Liberal-individualist thought, at its high tide in the 19th century, favoured the Renaissance concept of the multiple possibilities of individual behaviour — see especially Mill and von Humboldt — and this concept remained strong in the 20th century among people such as Russell and Santayana. But, more and more, as society has moved toward and into the 21st century, the emphasis has been on job-status and job-hierarchy (‘job-ocracy’, as some have called it) as the main reference points for defining the individual. This attitude clearly overlooks the fact that so many great achievements, especially in the humanities, have been attained outside the sphere of job requirements and remuneration. Profound originality has rarely been part of a job description, or been met with enthusiasm by most employers. Thus liberal-individualism needs to oppose the ‘job-ocratic’ mentality, at least its ungenerous and unimaginative elements.

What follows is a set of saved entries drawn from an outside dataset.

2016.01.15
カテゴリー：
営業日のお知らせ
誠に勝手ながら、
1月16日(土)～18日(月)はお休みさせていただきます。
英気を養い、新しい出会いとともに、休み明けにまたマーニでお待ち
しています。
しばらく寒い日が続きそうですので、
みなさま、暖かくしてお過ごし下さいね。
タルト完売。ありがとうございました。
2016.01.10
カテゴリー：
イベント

Linked with the above issue is that of the general role of intellect in everyday life. A social system which, in various ways, militates against the expansive and panoramic play of mind in day to day activity is the enemy of mental energy and spontaneity. In the face of this enemy, liberal-individualists should at all times seek to maximise the outlets for mental vitality in the daily round. Let us now move to a conclusion. As said in the introduction, classic liberalindividualism has always focussed on the individual mental context, the personal intellectual witness. This focus has faced many problems, even and especially during its heyday in the 19th century. The talk has outlined what these problems have been and remain, but has also referred to various ways of combatting them.

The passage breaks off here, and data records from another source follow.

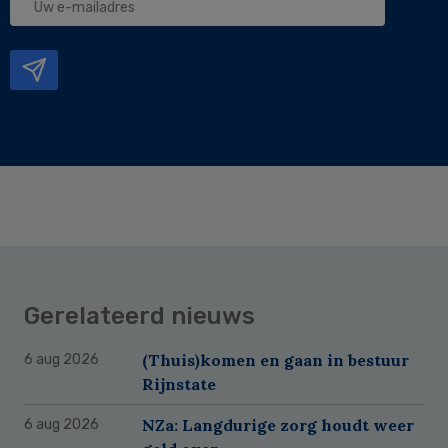
e-
mailadres
Gerelateerd nieuws
(Thuis)komen en gaan in bestuur
6 aug 2026
Rijnstate
NZa: Langdurige zorg houdt weer
6 aug 2026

These ways imply that a considerable degree of compatibility between liberalindividualism and contemporary Western society is in fact possible. Implementing them does not mean turning the clock back to some pre- contemporary social order; what it does mean is making the current order more flexible, elastic, accommodating to personal idiosyncrasy, tolerant of exceptions to rules. Such changes would allow the individual to feel more at ease within social formations, less threatened by organisational structures, less fearful of personal mental context being eroded. The circumspect person clearly sees that, in the contemporary Western world, certain kinds of large-scale organisation, and inclusion in them, are objectively necessary. Reference has already been made to the need to combat the power of industrial and financial corporations. This task clearly calls for participation in large-scale political movements; it otherwise has no chance of success. A further context in which a person is required to put his/her individuality in second place is in relation to the benefits of extensive health and social services provided by central and local government.

These benefits are available only if the individual agrees to become a name on a long list; each person duly has to wait his/her turn before receiving attention. This public-service context — which of course was virtually non-existent for much of that 19th century in which classic liberal-individualism reached its high water mark — is one that every sensible person should accept and adjust to. A similar point can be made about social and national emergencies (eg. Natural disasters, wars) in which the individual is required to contribute to the general welfare. S/he ought to acquiesce with willingness in a practically requisite degree of public organisation and authority: one which is certainly reconcilable with an equally requisite degree of private autonomy and integrity.